Ex. every quarter pay a bonus to your employees tied to incentives that generate positive cash flow. This will make their annual wages competitive, but instead of giving those dollars outright, tie the bonus to a money making activity (growth, revenue, profit, cash flow) so those dollars aid your business growth. The key here is to find a way to pay your people enough, but not so much that your payroll puts you out of business. Don’t go at it alone. Enter your email address below to take a deeper dive into funding business growth with a Gerber team member.
DON’T
- Give up your decision making power by accepting investor dollars
People who write checks often times do not have the business background you (as a small business owner) need to effectively grow. While they may be an experienced business executive, they likely do not understand the complexities of operating as a small business and the cash flow constraints that go along with it.
The approach of an investor with no entrepreneurial experience can negatively impact your business simply due to their lack of industry knowledge.
- Waste time researching and identifying investment dollars
Your time at this point is better spent on operations and growing your market share! Getting distracted by nailing down dollars will only stall your growth plans.
Consider the cost (in terms of your time; reallocating focus) of getting an investor versus the amount of capital you may actually receive.

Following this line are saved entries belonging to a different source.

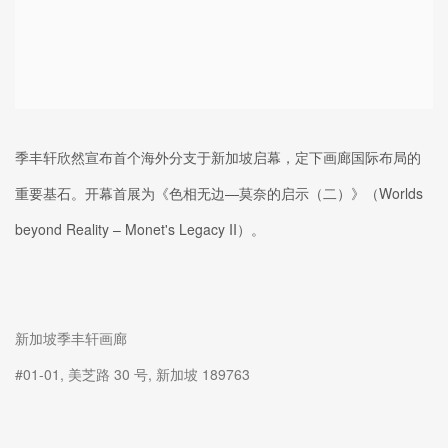
季丰轩欣然宣布首个海外分支于新加坡启幕，定下画廊国际布局的
重要基石。开幕首展为《色相无边—莫奈的启示（二）》（Worlds
beyond Reality – Monet's Legacy II）。
新加坡季丰轩画廊
#01-01, 美芝路 30 号, 新加坡 189763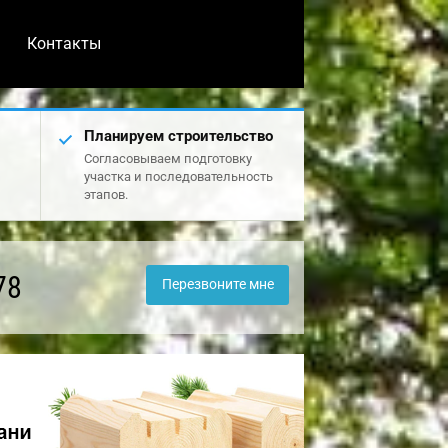
Контакты
Планируем строительство
Согласовываем подготовку
участка и последовательность
этапов.
78
Перезвоните мне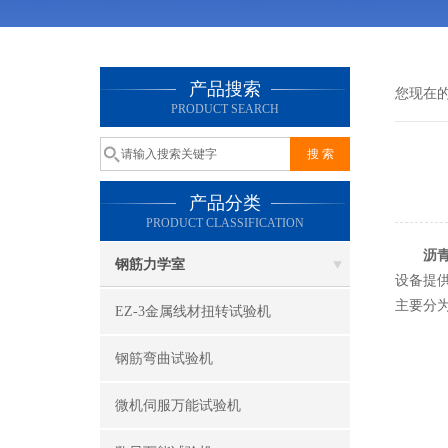
产品搜索
您现在
PRODUCT SEARCH
产品分类
PRODUCT CLASSIFICATION
沥
钢筋力学室
设备提
主要分
EZ-3金属线材扭转试验机
钢筋弯曲试验机
微机伺服万能试验机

Beyond identifying the funds, you then have the responsibility of ongoing communications with said investor. This can kill your focus and distract you from your main goals.
Now, don’t mistake the advice to consider organic funding before taking investor dollars as an absolute. When pursuing a business valuation when you are scaling or risk mitigation and/ or diversification, taking on investor dollars could make sense! However, there are still poor reasons to do an equity raise – such as survival, key hires, or lack of planning.
Rethink your growth strategy to grow organically.